NASA celebrates 60 years of existence with the promise of returning to the moon and go to Mars

Look and feel of the rocket that carries the Parker solar probe in Cape Canaveral, on August 12 of this

Look and feel of the rocket that carries the Parker solar probe in Cape Canaveral, on August 12 of this year, just before the launching

  |  EPA-NASA

The US space agency (NASA) celebrated this Monday the 60th anniversary of its creation with a promise to return to the moon and go to Mars with manned missions in the coming years.

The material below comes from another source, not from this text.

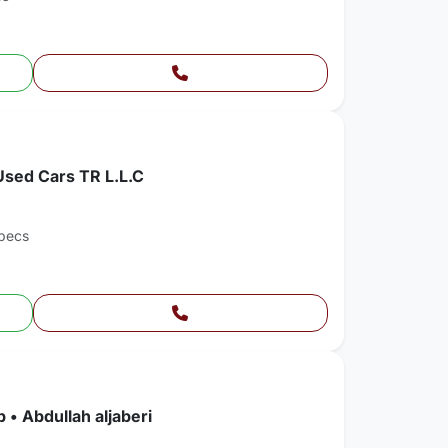
Used Cars TR L.L.C
pecs
 • Abdullah aljaberi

"Today, we celebrate our legacy with a great promise and a clear direction from President Donald Trump - to return to the moon and go to Mars", said NASA administrator, Jim Bridenstine, in a video celebrating the agency's 60th anniversary.

Bridenstine was referring to the Space Policy Directive that the President of the United States of America signed in December 2017, instructing NASA to send astronauts to the Moon, with the objective to establish "a base" as a first step for the first manned mission to Mars.

Following that law, NASA began drafting plans to create a lunar orbit space station, which it hopes to build from 2022 onwards, so that it will be operational by the middle of the next decade.

The plans of NASA point towards the end of the 2030 decade as the date for man's arrival on Mars, according to agency officials.

In the message, Jim Bridenstine recalled NASA's role since 1958 which, "for six incredible decades, has brought to the world a large number of important missions in science, aviation and man-made exploration."

Therefore, he said that NASA continues to "raise the barrier of human potential."

The space agency became a reality 60 years ago, after the then President of the United States, Dwight Eisenhower (1953-1961), signed the law for its creation on October the 1st, 1958.

Since then, NASA has successfully completed numerous space missions, although the Apollo 11 mission, which placed the first human being on the moon, in 1969, is always present in the retina of mankind.